> **Problems to solve**
(1) According to the author guidelines, what length must a submission fall within?
(2) List every item that the author guidelines require authors to indicate in the cover letter.

> **Given text**
As part of the submission process, authors are required to check off their submission's compliance with all of the following items, and submissions may be returned to authors that do not adhere to these guidelines.

Author Guidelines

Author Guidelines

The Nordic Journal of Social Research, as a bridge between the English-speaking world and the Nordic countries, welcomes submissions in English on a wide variety of themes in the field of social research. Authors need only to register with the NJSR website in order to make a submission.

Publishing in this journal is free of charge, there are no Article Processing Charges (APCs) or manuscript submission charges.

In your cover letter, please indicate the title of the submission, the authors' names, institution, and the address (including email address) for correspondence.

Submissions should be between 5000 to 7000 words. The word limit includes all text from the abstract through the list of references; it does not include legends for tables and figures or the body of tables. Manuscripts that substantially exceed the word limit will be returned.

> **Given data**
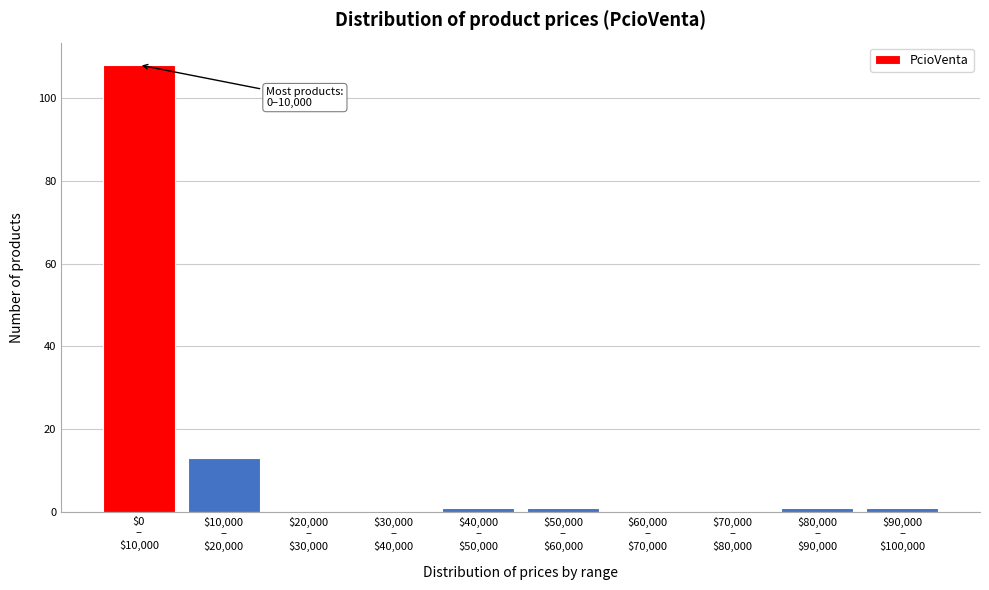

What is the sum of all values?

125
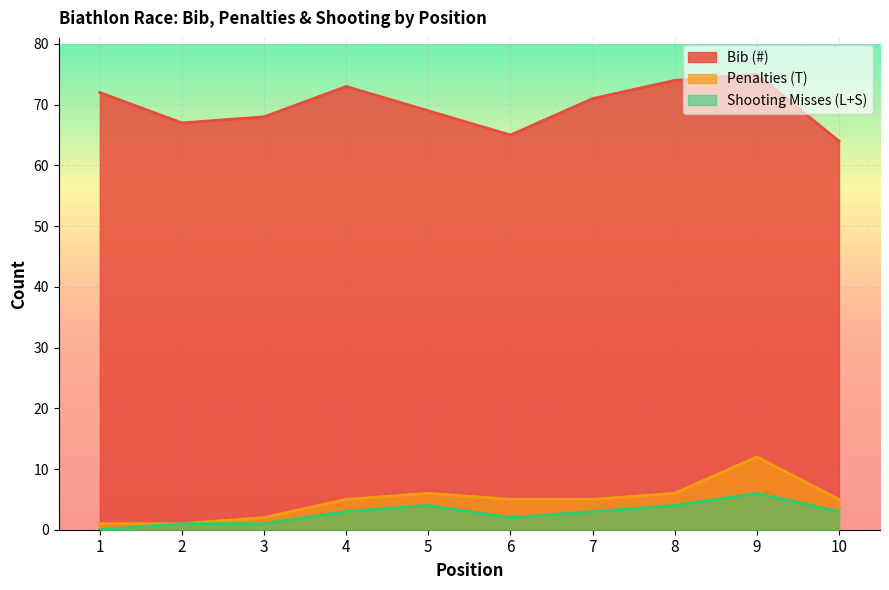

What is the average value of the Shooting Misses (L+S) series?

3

* * *

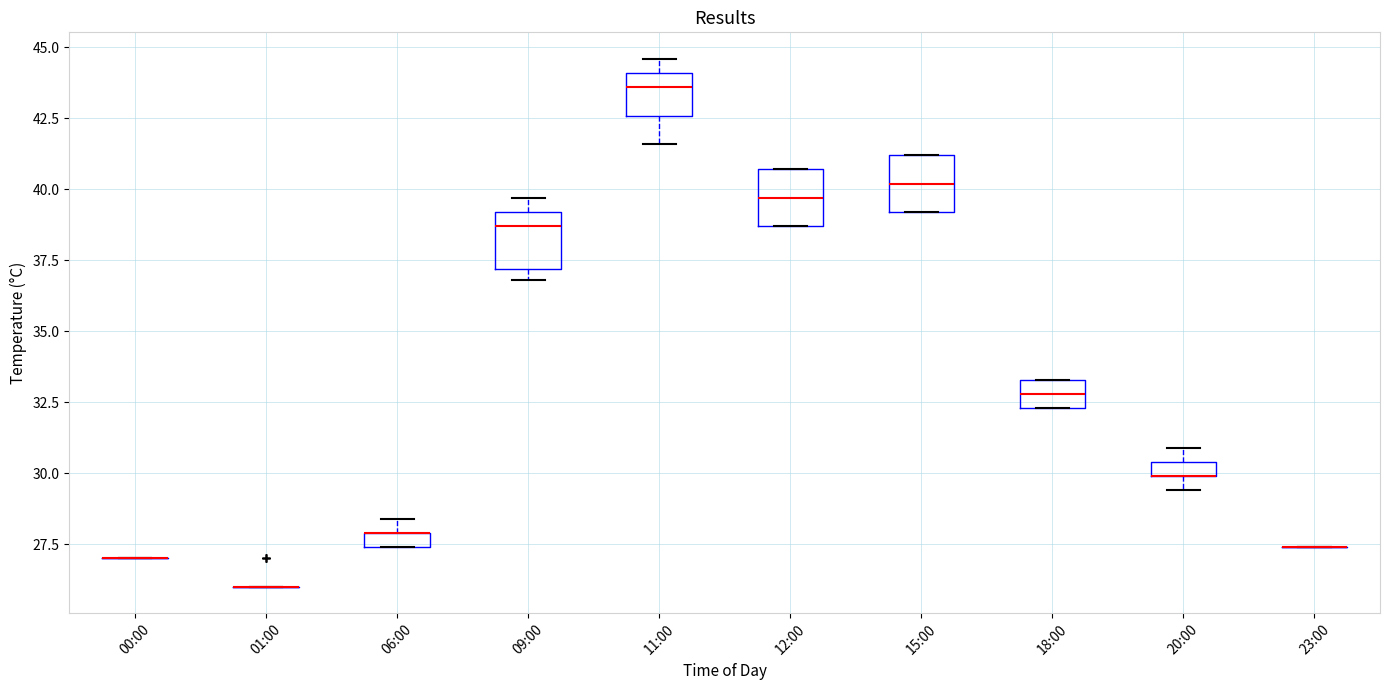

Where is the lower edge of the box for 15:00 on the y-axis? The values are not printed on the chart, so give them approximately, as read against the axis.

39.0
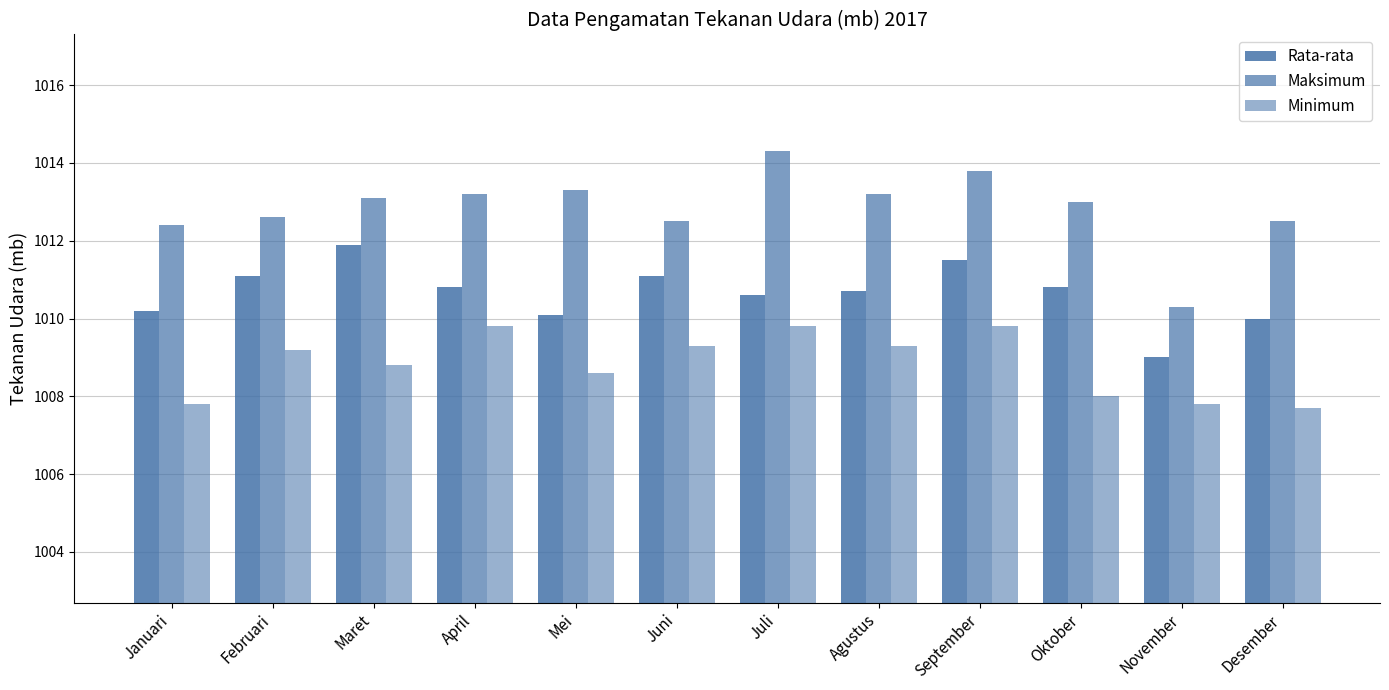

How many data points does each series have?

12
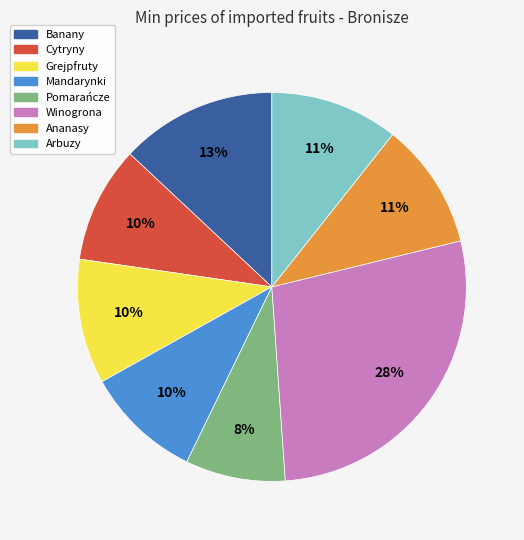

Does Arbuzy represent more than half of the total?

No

--

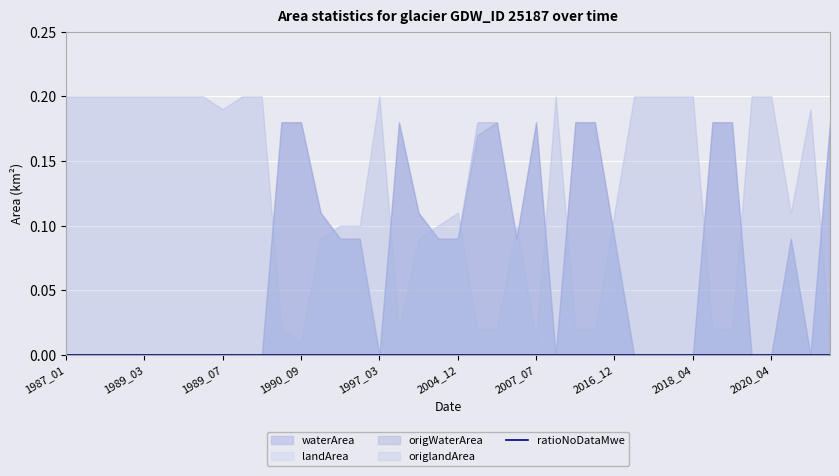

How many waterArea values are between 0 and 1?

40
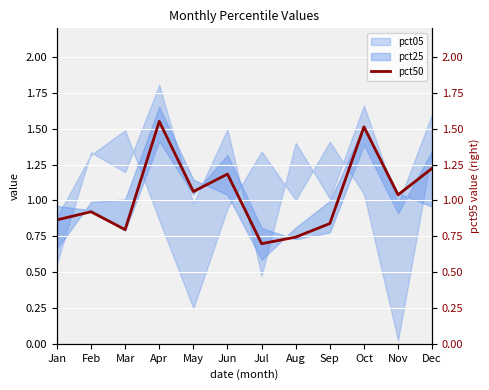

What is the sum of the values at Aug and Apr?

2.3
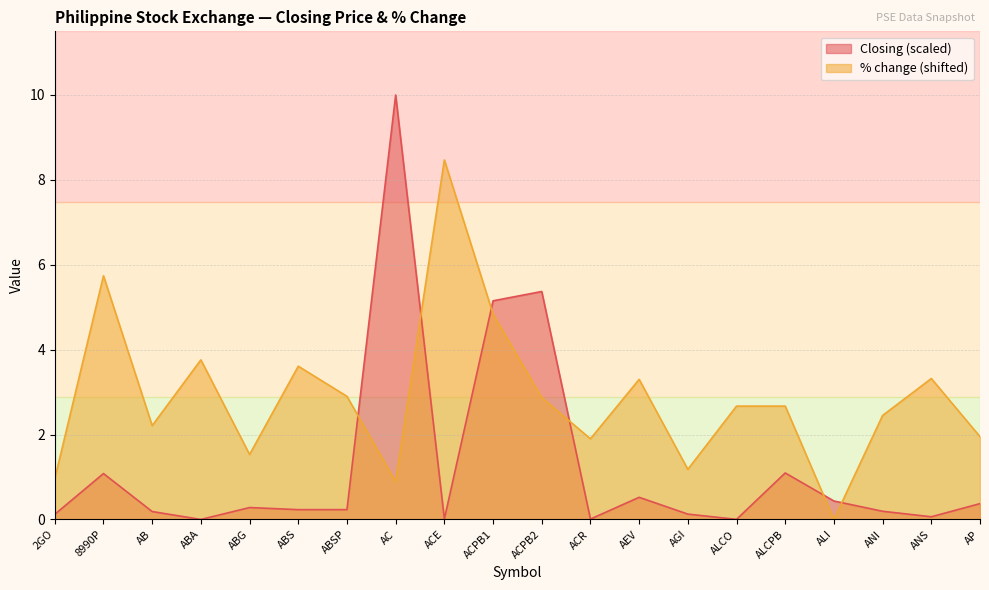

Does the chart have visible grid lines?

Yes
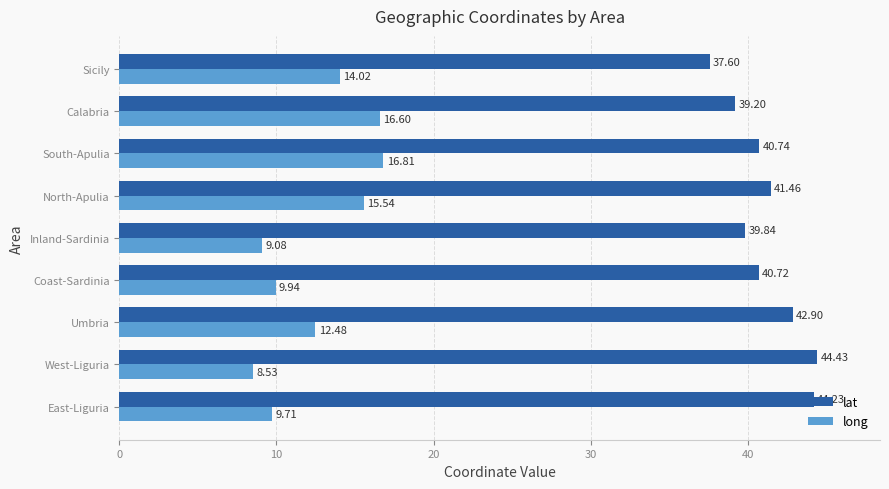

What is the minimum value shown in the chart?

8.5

> **Results of the tasks**
(1) Between 5000 and 7000 words.

(2)
- The title of the submission
- The authors' names
- Institution
- The address for correspondence, including email address